Давил неснятый сапог.
Она уперлась носком правой ноги в пятку левой, птицей раскинула руки, прижала ладони к стенам — надавила.
Слез.
Скелет глазел.
— Уйди! — крикнула она злобно. Не было никаких сил выдерживать это глазение.
Потоптался, но так как входную дверь старуха закрывала собой, шагнул на кухню и остался там.
«Жалостник, так его!»
Наклонилась.
Расстегнула.
Немного отдышалась.
Спихнула второй сапог и надела тапочки. Замерла, потому что боль перешла все мыслимые пределы — можно было только недвижно стоять и кусать тресканные губы.
Мерно тикали в комнате часы. Потом пробило девять, и в окошечке задергалась кукушка.
Скелет вздрогнул, осторожно выглянул из кухни:
— Что это?
Старуха махнула рукой:
— Часы.
Ее боль не прошла, но отступила — даже боль иногда устает.
Старуха зашаркала на кухню, зацепила ногой цигарковиЁ коробки.

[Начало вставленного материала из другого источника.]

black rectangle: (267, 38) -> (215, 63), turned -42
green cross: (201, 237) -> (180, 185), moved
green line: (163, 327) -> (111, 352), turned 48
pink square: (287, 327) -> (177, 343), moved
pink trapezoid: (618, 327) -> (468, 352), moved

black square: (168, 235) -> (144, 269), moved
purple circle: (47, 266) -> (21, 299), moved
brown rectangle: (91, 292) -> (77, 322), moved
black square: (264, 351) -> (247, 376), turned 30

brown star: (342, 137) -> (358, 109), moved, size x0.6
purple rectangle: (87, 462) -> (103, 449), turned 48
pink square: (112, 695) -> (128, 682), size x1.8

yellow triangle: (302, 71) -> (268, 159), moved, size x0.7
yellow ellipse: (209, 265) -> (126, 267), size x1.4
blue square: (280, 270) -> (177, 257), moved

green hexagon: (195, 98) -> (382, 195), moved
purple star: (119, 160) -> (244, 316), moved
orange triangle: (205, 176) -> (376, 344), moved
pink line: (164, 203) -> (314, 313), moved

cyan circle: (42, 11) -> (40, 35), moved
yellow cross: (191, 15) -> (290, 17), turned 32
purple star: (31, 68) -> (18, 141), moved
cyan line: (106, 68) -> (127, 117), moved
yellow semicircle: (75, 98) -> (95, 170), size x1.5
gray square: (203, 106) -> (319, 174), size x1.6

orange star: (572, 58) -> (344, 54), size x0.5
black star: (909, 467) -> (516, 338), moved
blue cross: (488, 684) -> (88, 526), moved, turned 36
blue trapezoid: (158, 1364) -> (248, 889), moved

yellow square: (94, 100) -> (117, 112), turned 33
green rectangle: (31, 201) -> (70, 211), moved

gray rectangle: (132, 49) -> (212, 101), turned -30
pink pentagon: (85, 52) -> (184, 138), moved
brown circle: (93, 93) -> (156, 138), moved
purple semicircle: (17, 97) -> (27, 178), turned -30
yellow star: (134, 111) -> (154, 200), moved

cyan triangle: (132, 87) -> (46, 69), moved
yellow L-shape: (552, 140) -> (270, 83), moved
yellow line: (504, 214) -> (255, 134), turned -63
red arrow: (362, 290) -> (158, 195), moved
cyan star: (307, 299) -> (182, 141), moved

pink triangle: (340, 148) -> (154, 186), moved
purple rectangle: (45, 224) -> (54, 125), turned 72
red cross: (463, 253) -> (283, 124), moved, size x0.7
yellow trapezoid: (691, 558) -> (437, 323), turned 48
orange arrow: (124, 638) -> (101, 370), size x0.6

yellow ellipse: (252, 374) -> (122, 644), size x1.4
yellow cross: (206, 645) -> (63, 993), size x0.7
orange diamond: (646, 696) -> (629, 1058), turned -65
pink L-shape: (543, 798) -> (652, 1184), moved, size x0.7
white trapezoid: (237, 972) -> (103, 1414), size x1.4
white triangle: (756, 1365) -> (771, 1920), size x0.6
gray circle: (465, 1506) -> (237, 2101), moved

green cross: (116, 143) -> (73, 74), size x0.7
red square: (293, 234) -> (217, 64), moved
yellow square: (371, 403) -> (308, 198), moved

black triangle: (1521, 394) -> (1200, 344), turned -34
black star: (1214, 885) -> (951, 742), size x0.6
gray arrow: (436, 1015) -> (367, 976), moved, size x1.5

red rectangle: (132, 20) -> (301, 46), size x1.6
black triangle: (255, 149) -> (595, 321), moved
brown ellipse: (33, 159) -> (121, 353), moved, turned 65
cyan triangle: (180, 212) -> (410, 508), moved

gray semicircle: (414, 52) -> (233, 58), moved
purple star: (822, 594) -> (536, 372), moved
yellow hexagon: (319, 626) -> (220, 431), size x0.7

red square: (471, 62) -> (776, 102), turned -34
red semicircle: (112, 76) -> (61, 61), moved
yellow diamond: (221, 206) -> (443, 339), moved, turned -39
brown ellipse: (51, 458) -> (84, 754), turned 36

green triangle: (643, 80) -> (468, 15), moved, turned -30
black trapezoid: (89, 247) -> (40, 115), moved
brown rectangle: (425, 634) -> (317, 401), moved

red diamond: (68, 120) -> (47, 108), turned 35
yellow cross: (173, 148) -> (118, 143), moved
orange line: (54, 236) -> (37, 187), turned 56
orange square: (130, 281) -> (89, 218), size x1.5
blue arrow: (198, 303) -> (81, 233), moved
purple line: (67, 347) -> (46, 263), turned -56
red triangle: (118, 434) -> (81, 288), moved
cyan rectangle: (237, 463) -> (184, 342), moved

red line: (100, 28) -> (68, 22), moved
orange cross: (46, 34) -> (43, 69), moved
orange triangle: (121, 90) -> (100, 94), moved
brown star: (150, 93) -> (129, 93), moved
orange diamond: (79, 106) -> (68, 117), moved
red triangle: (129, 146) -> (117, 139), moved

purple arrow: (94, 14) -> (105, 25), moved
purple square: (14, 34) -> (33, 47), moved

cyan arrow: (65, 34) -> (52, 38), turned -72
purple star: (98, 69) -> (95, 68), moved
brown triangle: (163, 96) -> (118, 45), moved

Скелет отодвинулся, пропуская ее.
В кухне было все как всегда. Чернели беззанавесочные окна, за ними торчал тупым карандашом мертвый фонарь. В доме напротив двигались нечеткие цветные силуэты — как будто там другая страна, страна из далекого будущего. Внизу, во тьме, шевельнулся дворовый приблудный пес.
Вздохнула. Пошла ставить чайник.
Скелет отошел от плиты, чтобы не мешать старухе. На плите стояла маленькая кастрюлька с вермишелевым супом, рядом — сковородка, ручка которой была наполовину обломана, чайник. Она взяла чайник, чувствуя, как плескается в нем утренняя вода, прошаркала к умывальнику и отвернула кран. Привычно выждала некоторое время, чтобы стекла ржа, подставила под струю посудину.
Скелет глазел.
Старуха лязгнула чайником о плиту, подожгла огонь под ним и кастрюлькой.
Настырно кололо в боку — она решила хотя бы посидеть перед тем, как заняться уборкой.
Тяжело скрипнул под ней табурет, почти такой же старый, как она сама.
— Чего пялишься, садись, — сказала старуха.
Скелет дернул лопатками:
— Спасибо. Я не хочу.
— Не устал, значит, — пробормотала старуха.
— Что?
— Глухих везли, тебя забыли, — огрызнулась она.
А потом без перехода спросила:
— Чего ж тебя, кроме как я, нихто не видить?
«Костяк» подвигал нижней челюстью.
— Не знаю, — сказал он. — Как интересно.
— «Как интересно»! — передразнила его старуха. — Ну и шо ж ты дальше будешь делать?